How to add depth to amp sim guitars with room impulse responses from GetGood Drums libraries
Nail The Mix Staff
Let’s be real: amp sims have gotten terrifyingly good. We’re well past the days of fizz-boxes that sound like a swarm of angry bees. Whether you’re running a Neural DSP archetype or a hardware modeler, the core tone is usually there.
But there’s one dead giveaway that still haunts a lot of in-the-box metal mixes: the lack of physical space.
When you stand in front of a 4×12 cabinet cranking out high-gain chugs, you aren’t just hearing the speaker cone. You’re feeling the air move. You’re hearing the cabinet resonate and the way those sound waves bounce off the floor and walls before they hit your ears.
The standard move to fix “dry” amp sim guitars is to throw a Room Reverb on an aux track and send the guitar bus to it. It works, but it’s rarely perfect. There is a much better, phase-coherent way to get that 3D glue in your mix, and it involves rethinking how you use Impulse Responses (IRs).

The Problem With Sending Guitars to Reverb
To understand why your reverb send might be failing you, you have to look at the signal chain.
In a standard metal production workflow, your main guitar tone is likely built on an IR of a dynamic microphone (usually an SM57) shoved right up against the grill cloth. That captures the “fizz” and the immediate transient attack, which is exactly what we need for tight rhythm guitars.
However, when you send that signal to a reverb plugin, you are reverberating a signal that has already been heavily colored by the proximity effect and frequency response of a close mic. You aren’t simulating a “cab in a room.” You are simulating a “recording of a mic’d cab playing back through speakers in a room.”
It sounds detached. It lacks the visceral “push” of a loud amp because the physics are wrong.
The Solution: Blending Room Mic IRs
The secret to getting that natural depth isn’t artificial reverb, it’s using an Impulse Response captured specifically from a room microphone.
Unlike a reverb plugin, a Room IR captures the sound of the cabinet actually projecting into the space. It picks up the interaction between the speakers, the wood of the cab, and the room reflections simultaneously, without the artificial filtering of a close mic acting as the middleman.
How to Execute This in Your Mix
You can do this with any multi-loader, but it’s baked right into the workflow of plugins like GetGood Drums Goldstack or GGD Zilla. These cab packs were captured with this exact technique in mind.
Take a look at the GGD Goldstack interface below. This is where the magic happens.
Instead of running a single IR slot, you want to utilize the mixer to blend sources.
- Slot 1 (The Foundation): Load your primary tone. In Goldstack, you might grab the SM57 or the Smoky IR. This gives you that focused, aggressive midrange bite you need for the guitars to cut through dense drums and bass.
- Slot 2 (The Space): This is the key. Enable a second slot and load up the Room (U87) IR.
The Blending Process
Once you have both IRs loaded, don’t just crank them both to 0dB. Treat this like you are the engineer standing in the live room.

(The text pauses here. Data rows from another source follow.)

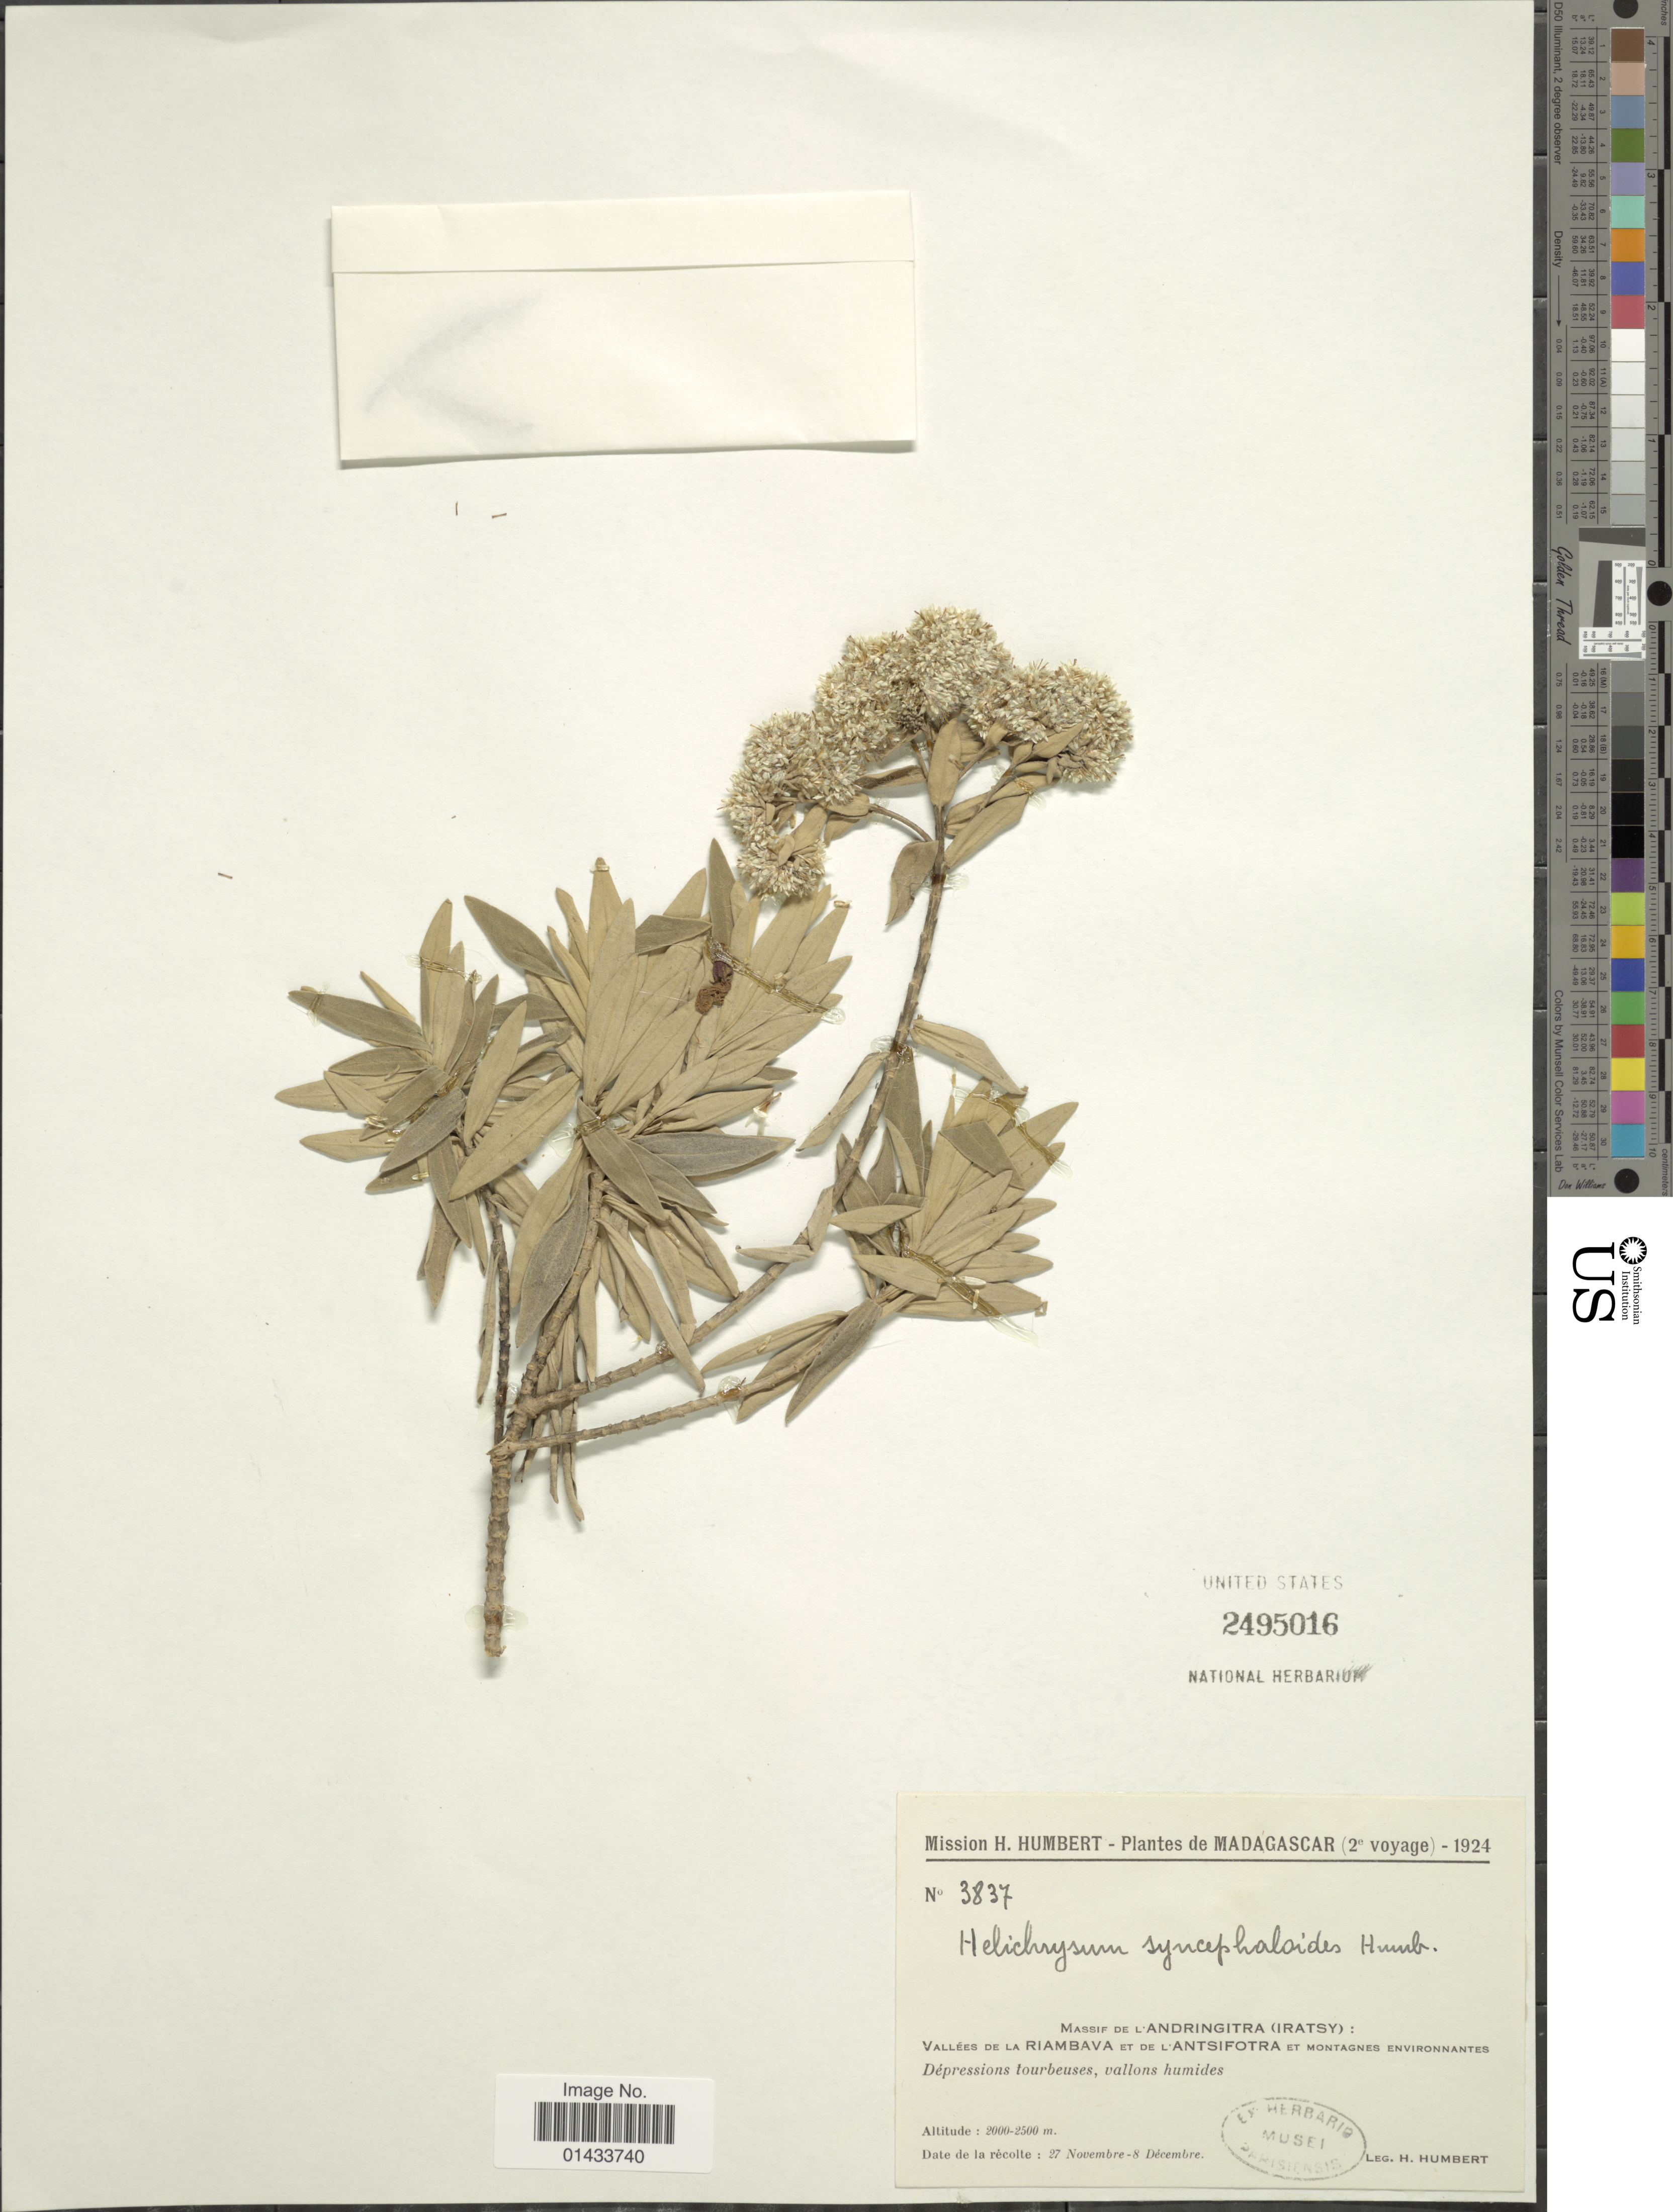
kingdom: Plantae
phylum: Tracheophyta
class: Magnoliopsida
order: Asterales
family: Asteraceae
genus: Helichrysum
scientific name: Helichrysum syncephaloides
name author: Humbert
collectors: H. Humbert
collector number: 3837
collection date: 1924-11-27/1924-12-08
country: Madagascar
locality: Massif de l' Andringitra (Iratsy): Vallees de la Riambava et de l' Antsifotra et Montagnes Environnantes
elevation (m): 200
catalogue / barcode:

- Start with the Room fader all the way down. Get your close mic sounding right.
- Slowly raise the Room fader. You aren’t looking for a “wet” sound. You are listening for the moment the guitar stops sounding like it’s coming from a microchip and starts sounding like it’s pushing air.
- Check the Phase: A massive benefit of using a dedicated loader like Goldstack is that the IRs are generally phase-aligned from the capture session. If you were trying to do this with random IR files from different manufacturers, you’d likely run into comb filtering that would hollow out your low-mids.
Fine-Tuning the Depth
In the Goldstack interface, you’ll notice the Dark / Bright knobs at the bottom of each channel strip. This is crucial for managing the room sound.
Room mics can sometimes introduce too much low-end buildup (mud) or too much high-end splash (cymbals bleeding in a real room, though not an issue here).
- Darken the Room: If the room IR is competing with your cymbals or making the pick attack sound washy, turn the knob toward Dark. This simulates the natural high-frequency roll-off of air absorption over distance.
- Filter the Lows: While the interface simplifies this, don’t be afraid to follow up your IR loader with a high-pass filter on the room mic signal if it’s eating up headroom. You usually want the sense of space, not the sub-bass rumble of the room modes.
Why This Beats Reverb
By using a Room IR, you are reintroducing the non-linear complexities of the physical cabinet. You get the thump, the resonance, and the air, but it stays tight to the performance. Because it’s an IR, it decays exactly as the real room did when the test tone was fired, making it sit in the mix with a realism that algorithmic reverbs struggle to replicate.